— Не сердись на меня, Андрей! — сказала она умоляюще. — Я тебе много плохого говорила, ах, я такая злая и несправедливая сейчас ко всем. Я хожу, как сумасшедшая, это даже другие замечают. Но ты не сердись на меня. Хорошо, родной мой, милый мой мальчик?
— Я не сержусь. Как ты могла это подумать? Я понимаю тебя. Я ведь сам во всем виноват, сердиться мне, если уж сердиться, нужно на себя.
— Ты ни в чем не виноват. Ни в чем! И я злюсь не за то, что у нас случилось. Нет, Андрей, нет. Я тебе скажу все, все, чтоб ты знал. Я люблю тебя, так люблю, что все другое забываю. Я подбираю лекарства для экспедиции, пишу рецепты, сижу на заседаниях, а думаю только о тебе, только о тебе. Я стараюсь представить, что ты делаешь, с кем разговариваешь, о чем думаешь. Я вижу тебя всюду, что бы я ни делала. Я вспоминаю Николая, мне страшно, сколько придется пережить, когда он приедет, а сквозь все мои мысли вдруг проступишь ты, и я уже вижу только твое лицо, твою улыбку, слышу твой голос. И я начинаю разговаривать с тобой, говорю тебе нежные слова, такие слова, которых никогда не могу сказать при встрече. И я злюсь на себя и прихожу в отчаяние, что так тебя люблю. Нет, ты этого не можешь понять!

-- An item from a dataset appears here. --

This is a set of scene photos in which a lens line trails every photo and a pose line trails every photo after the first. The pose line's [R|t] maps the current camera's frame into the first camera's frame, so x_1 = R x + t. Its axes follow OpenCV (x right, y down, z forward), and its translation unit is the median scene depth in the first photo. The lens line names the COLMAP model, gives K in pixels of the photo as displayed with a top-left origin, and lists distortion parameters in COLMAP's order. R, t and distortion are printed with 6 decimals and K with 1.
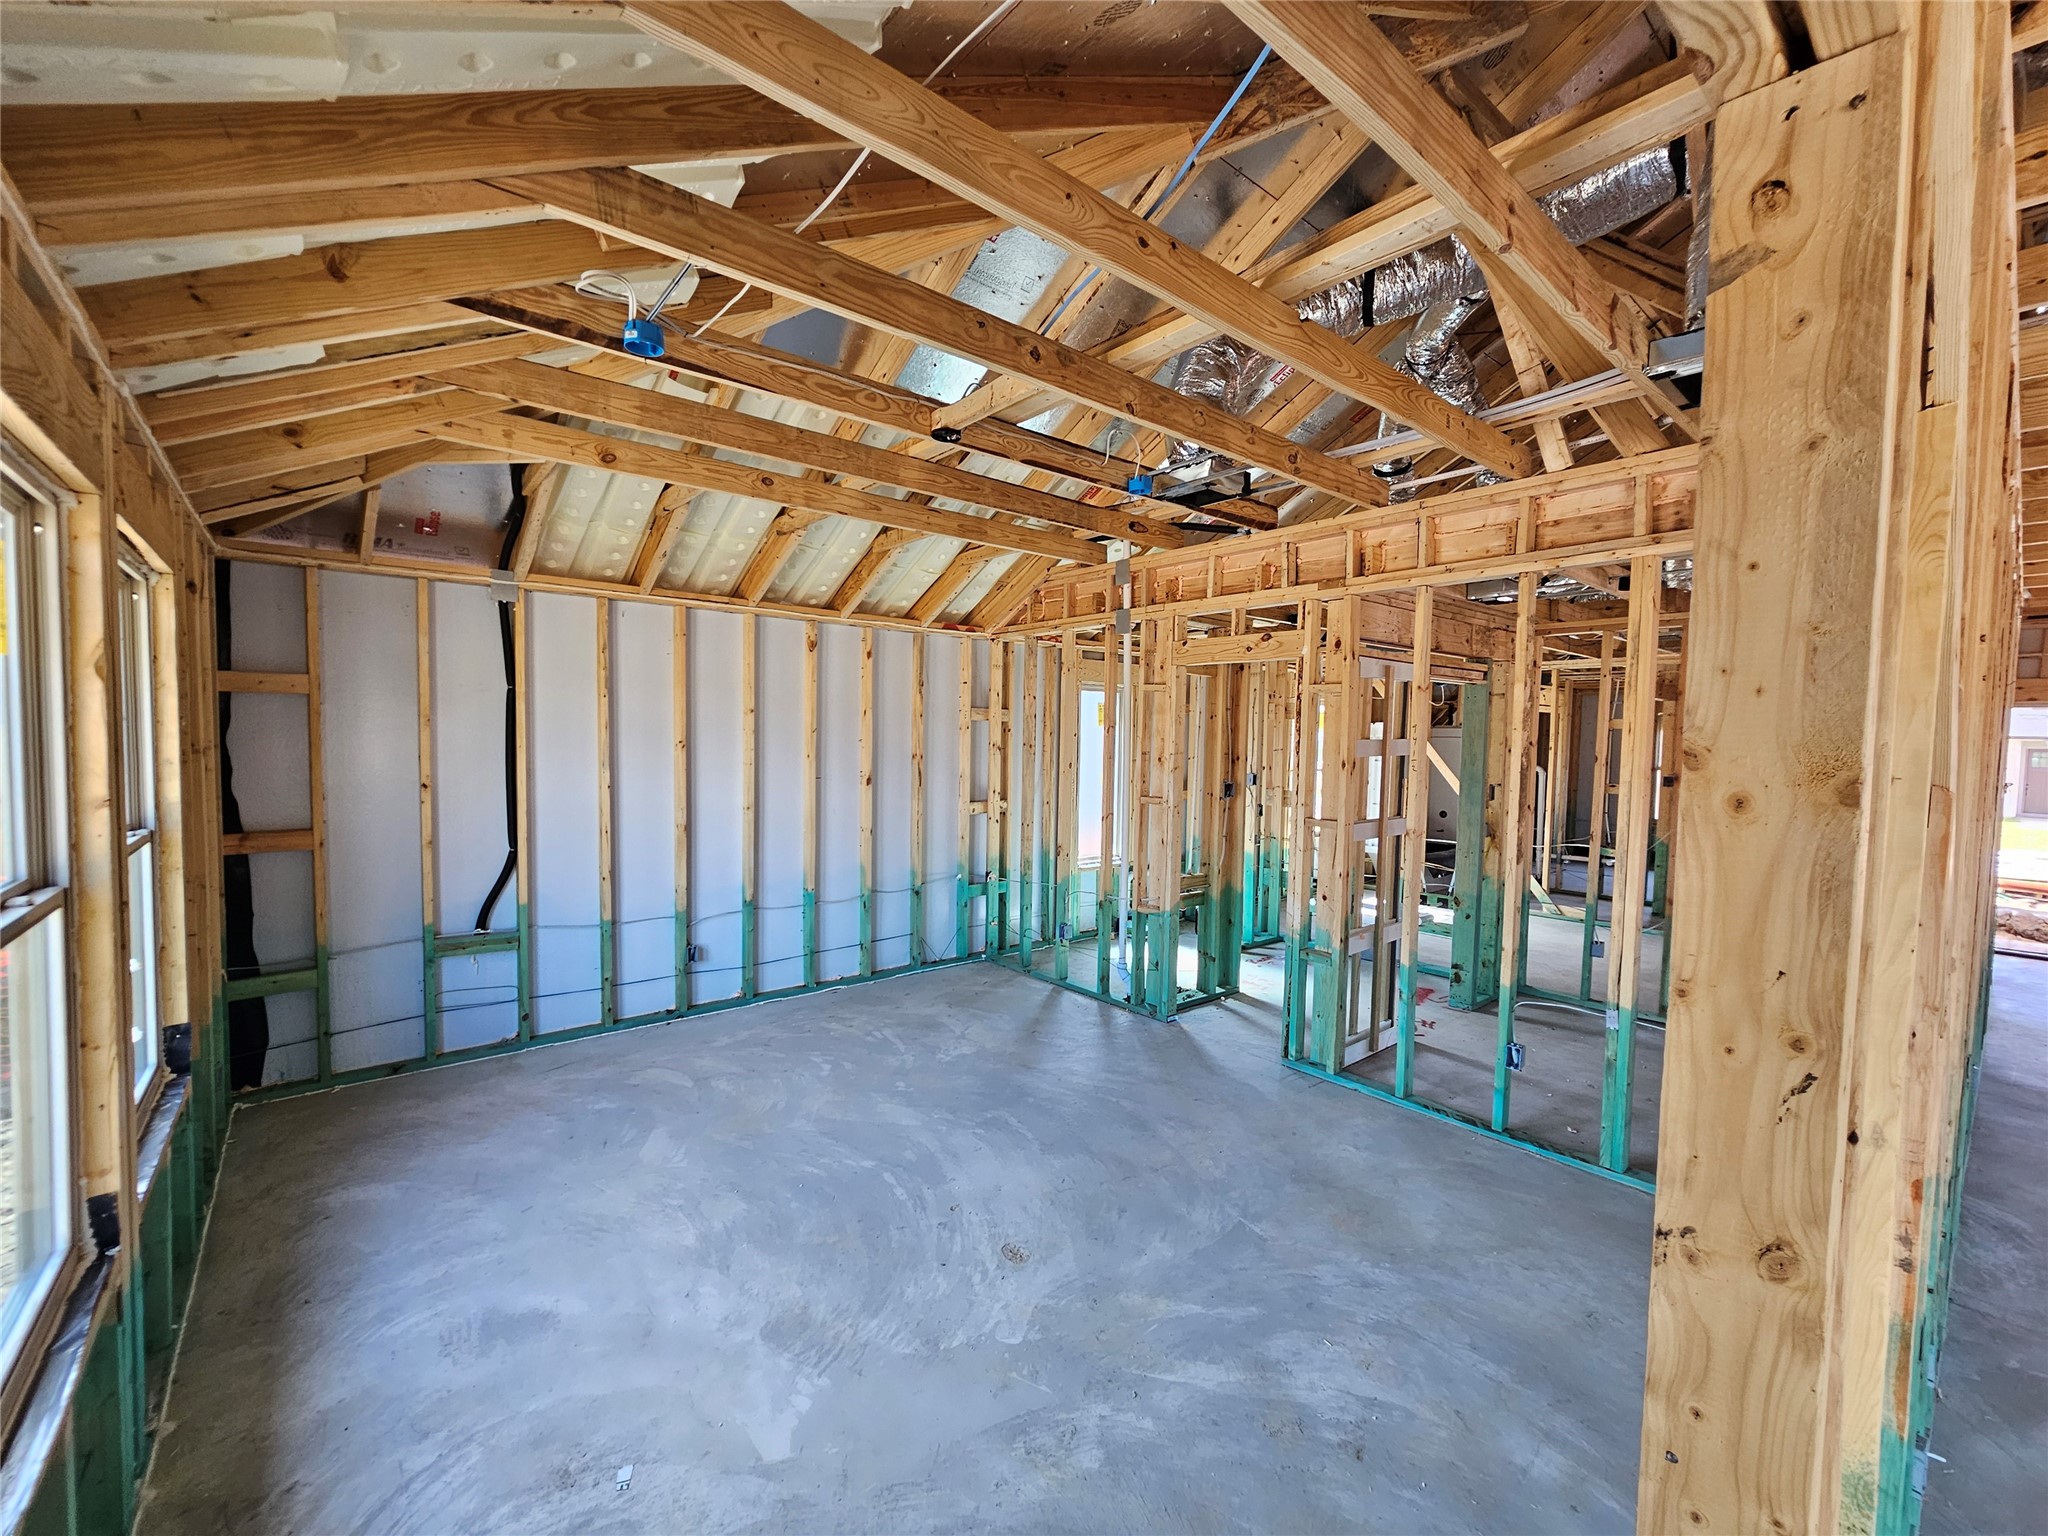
lens RADIAL K [[837.9, 0, 1026.2], [0, 837.9, 765.6], [0, 0, 1]] dist [-0.002452, 0.000844]
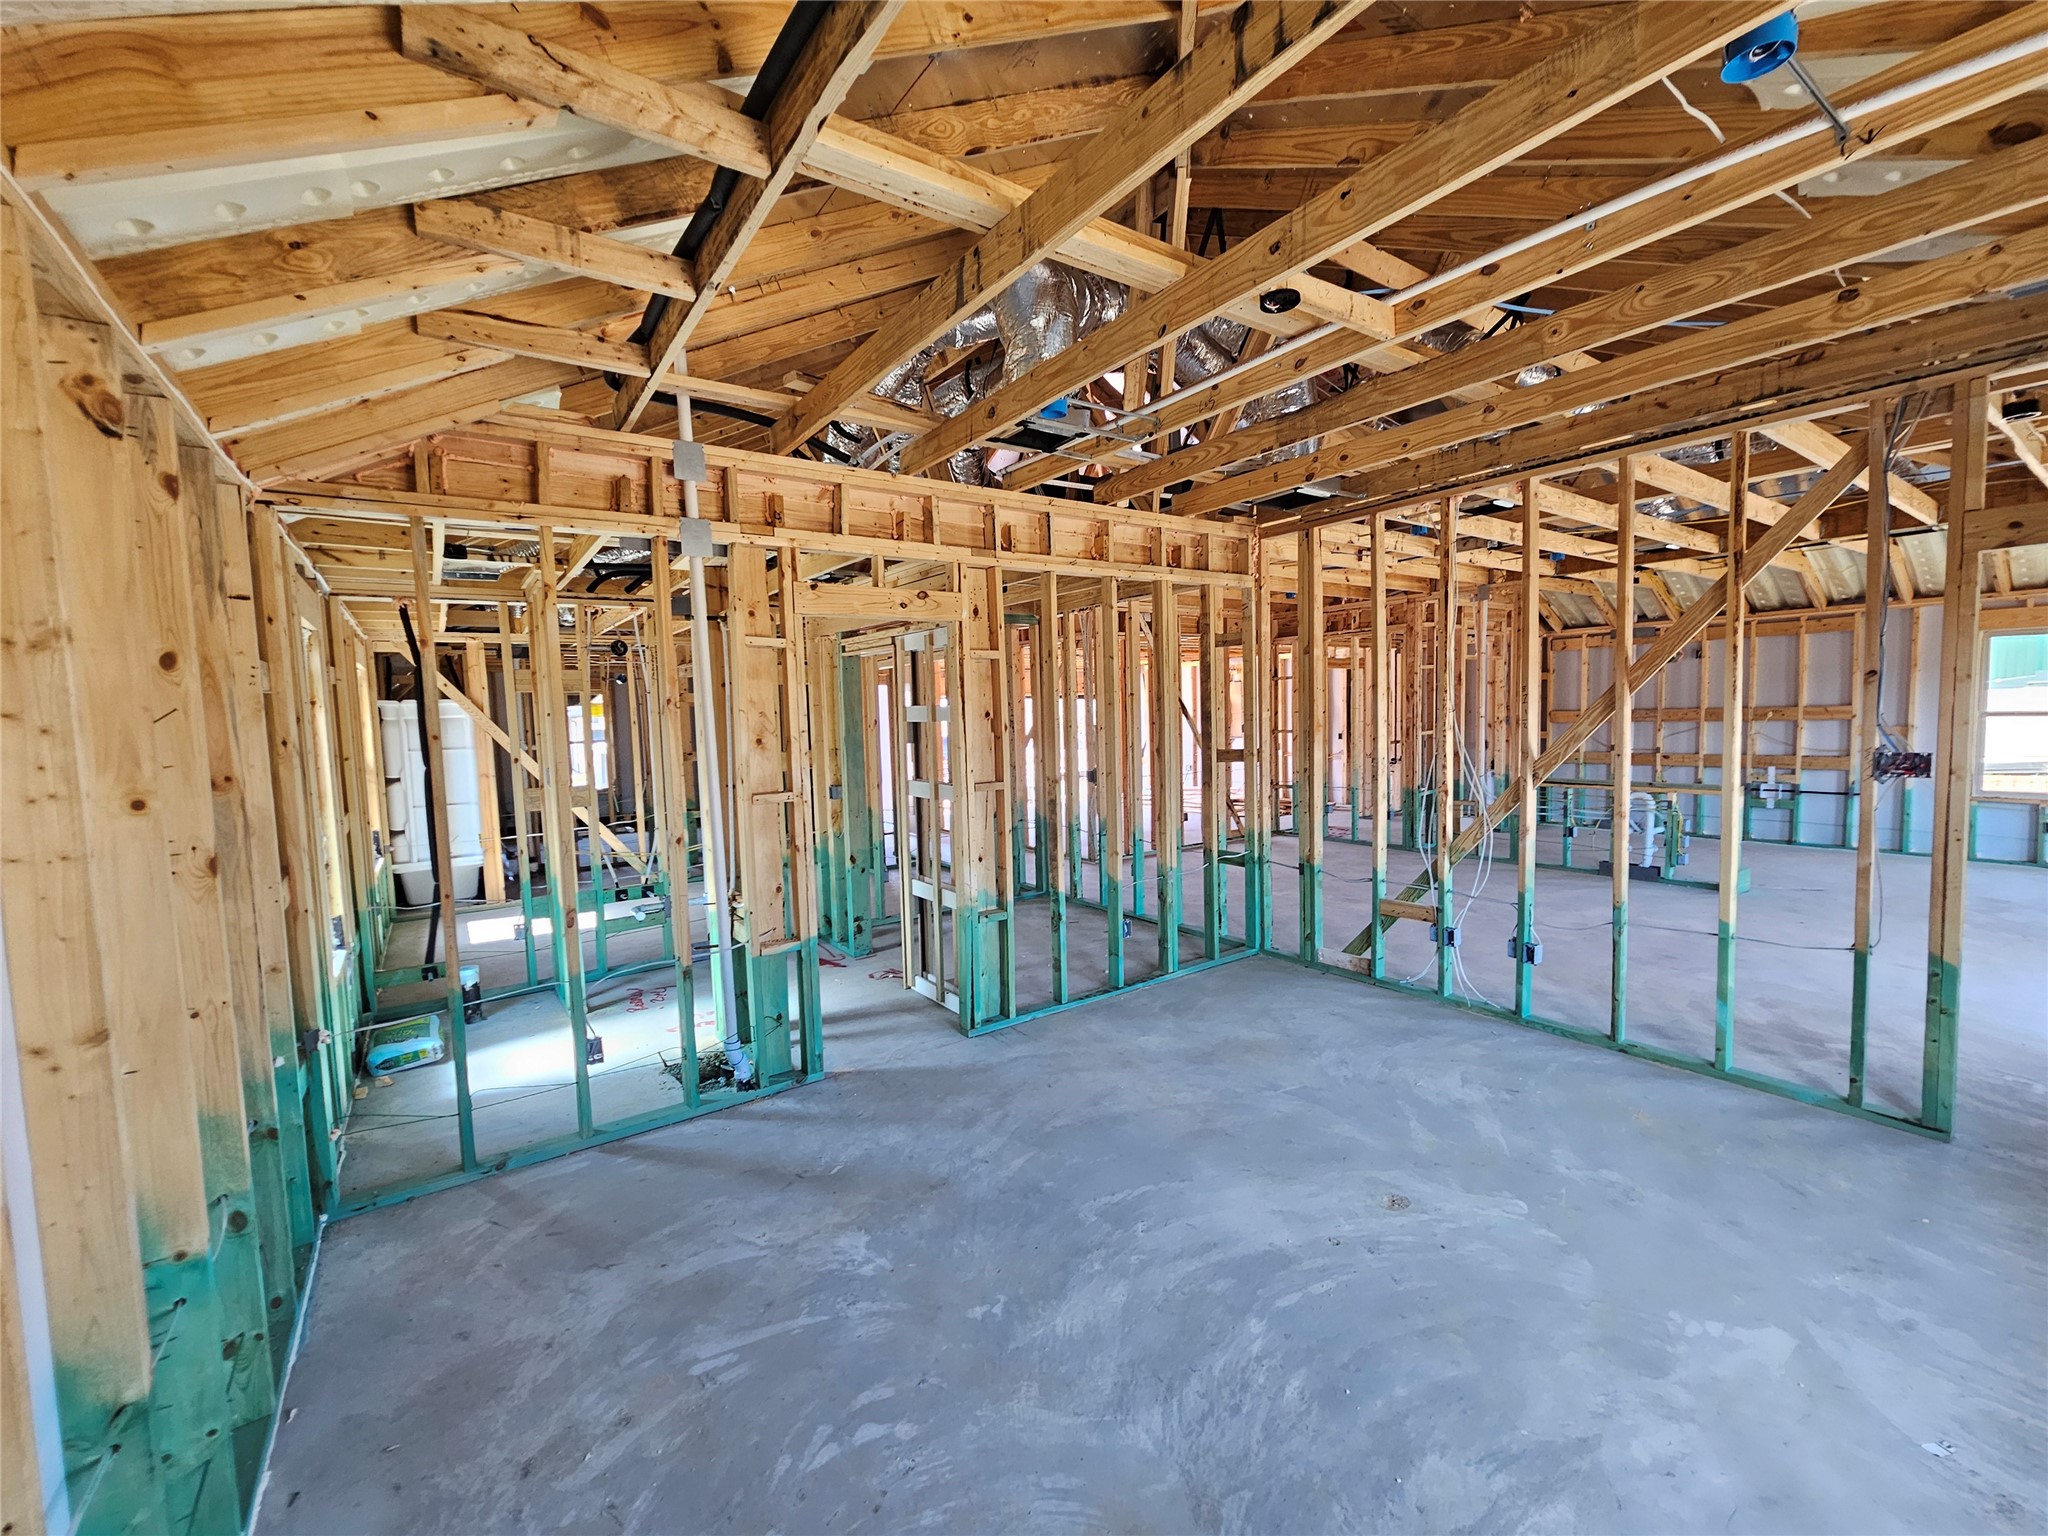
lens RADIAL K [[837.9, 0, 1020.8], [0, 837.9, 770.8], [0, 0, 1]] dist [-0.002452, 0.000844]
pose [[0.093465, -0.090809, 0.991473, -0.753363], [0.069563, 0.993994, 0.084482, -0.038510], [-0.993189, 0.061074, 0.099221, 0.982460]]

Он обнимал и. гладил ее, она оттолкнула его, говорила, не останавливаясь, — ей нужно было высказаться.
— Я сидела в управлении, было важное совещание. И все было хорошо до девяти часов. Но в девять я подумала, что ты вышел и ждешь меня где-нибудь на морозе, и больше ни о чем не могла думать. Я воображала себе, где ты стоишь, какой у тебя вид и что ты, наверное, опять вышел без шарфа. Ты знаешь, я просто ненавидела тебя за то, что ты забыл надеть шарф.
— Но ведь было тепло, когда я выходил.
— Ну, вот видишь, ты совсем не думаешь о себе! Сейчас тепло, а через час мороз или пурга. А я все время думаю, что ты что-то делаешь себе во вред, и так терзаюсь, что ни о чем другом не могу думать. Милый мой, милый мой, я так тебя люблю!
Он долго целовал ее, все больше хмелея с каждым поцелуем, и прошло несколько минут, прежде чем она нашла в себе силы оторваться от него.
— До свидания! Не сердись на меня.
— До свидания! Я не сержусь.
Он шел назад, пошатываясь, как пьяный или больной, спотыкался, останавливался посреди дороги около столба или снегового сугроба. Он не помнил своих движений. Он вдруг открыл, что сидит в снегу у линии железной дороги, словно ожидая поезда. На электростанции загудел полуночный гудок, и на улице появились люди, шедшие со смены. Он никого не замечал, ни на что не смотрел. И мысли, и чувства его были так же хаотичны и спутанны, как и его движения, и все они были поглощены огромным всеподавляющим сознанием какого-то необыкновенного счастья. Только у двери своей квартиры, уже взявшись рукой за звонок, он попытался отдать себе отчет в происходящем. Нет, в самом деле, что случилось? Почему он ходит, как человек, подлинно сошедший с ума? Отчего он так глупо, так полно, так великолепно счастлив? Ничего не случилось. Все было так, как оно бывает теперь у них каждый день. Он встретил ее и проводил домой, потом она его проводила обратно, потом он проводил ее еще раз. Она сначала разговаривала с ним резко, затем попросила прощения. Больше ничего. Кусок жизни, отрывок, нечто без начала и конца, ничего не решающее, ничего не открывающее. Все, что было запутанного, и мучительного, и прекрасного, осталось запутанным, мучительным и прекрасным. Да, сложная штука жизнь. Хорошая штука жизнь. Люблю, люблю!